## FRAGMENTO DEL TEXTO
Constituido como organismo autónomo, el Patrimonio Nacional agrega a su flagrante anomalía jurídica el derecho y el hecho de escapar al control del Tribunal de Cuentas del Reino y de la Hacienda pública, en lo económico, y del ya citado Patrimonio Artístico en lo cultural. En el preámbulo de la vigente ley de 1940 se nos dice textualmente: «Los bienes constitutivos del antiguo Patrimonio de la Corona estuvieron asignados al uso y servicio del jefe del Estado como la más elevada representación nacional. Al modificarse ésta con la República, la ley del 22 de marzo de 1932 los desvinculó de su antiguo y propio destino, dándoles aplicaciones varias, sin sentido útil algunas, partidistas y sectarias las otras. Recuperada por la Jefatura del Estado la plenitud de su tradicíonal significación, debe volver el antiguo Patrimonio de la Corona a servir al alto, fin para el que fue constituido.»

(Elementos guardados de una colección)
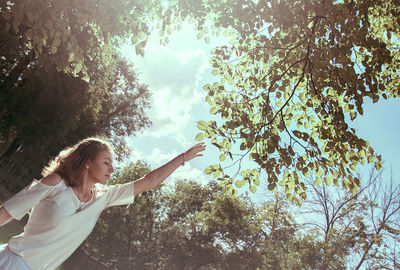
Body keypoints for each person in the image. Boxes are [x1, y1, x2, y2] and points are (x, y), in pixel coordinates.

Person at [0, 137, 206, 270]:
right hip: (11, 261)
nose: (112, 169)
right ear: (88, 163)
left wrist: (182, 158)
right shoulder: (56, 183)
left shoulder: (104, 196)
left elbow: (149, 182)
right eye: (106, 162)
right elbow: (8, 212)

## PROBLEMA 1
Según el fragmento sobre el Patrimonio Nacional, ¿qué fecha tiene la ley que desvinculó los bienes del antiguo Patrimonio de la Corona de su antiguo destino?
## PROBLEMA 2
Prosigue el fragmento sobre el Patrimonio Nacional a partir de su última oración.

## RESULTADO 1
El 22 de marzo de 1932.

## RESULTADO 2
Sin hacer cuestión acerca de la rectitud de intenciones del texto preambular, se me ocurre dejusticia señalar que de esas aplicaciones varias (por sectarias, partidistas e inútiles que al nuevo legislador le parecieren) no fueron pocas las que con la República hallaron un destino más común o menos privatizado que los regímenes precedentes y subsiguiente. Justicia obliga igualmente a reconocer que en el período republicano pudo la Hacienda pública ejercer sobre ellos el control exigible, frente a la absoluta autonomía económica e independencia jurídica que el nuevo régimen especial (al que apunta sin ambages la enmienda de marras) regalaba, y sigue regalando, en bandeja al sedicente Patrimonio Nacional y a la gestión de sus más directos responsables.

A cualquier ciudadano consciente ha de parecerle equitativa y conveniente la desamortización, concesión, venta o alquiler de aquellas propiedades del llamado Patrimonio Nacional que se avengan a públicas demandas o tiendan a remediar perentorias exigencias sociales. No creo, sin embargo, que obedezcan a lo uno o lo otro muchas de las concesiones hechas por el Patrimonio Nacional, como las del Club de Campo o el de la Herrería, la tala y venta de las maderas de Valsaín, la urbanización y privatización de algunas de las zonas de su dominio, cuales las operadas en terrenos del desaparecido Buen Suceso, la enajenación de parcelas tan significativas como las de la Florida, Puerta de Hierro... o las anejas a la muy anómala Fundación Generalísimo, por cuya desgracia (dicho sea de paso) a punto está de ver cerradas sus puertas la Real Fábrica de Tapices; concesiones y enajenaciones primordialmente destinadas a viviendas, y no precisamente de las llamadas sociales.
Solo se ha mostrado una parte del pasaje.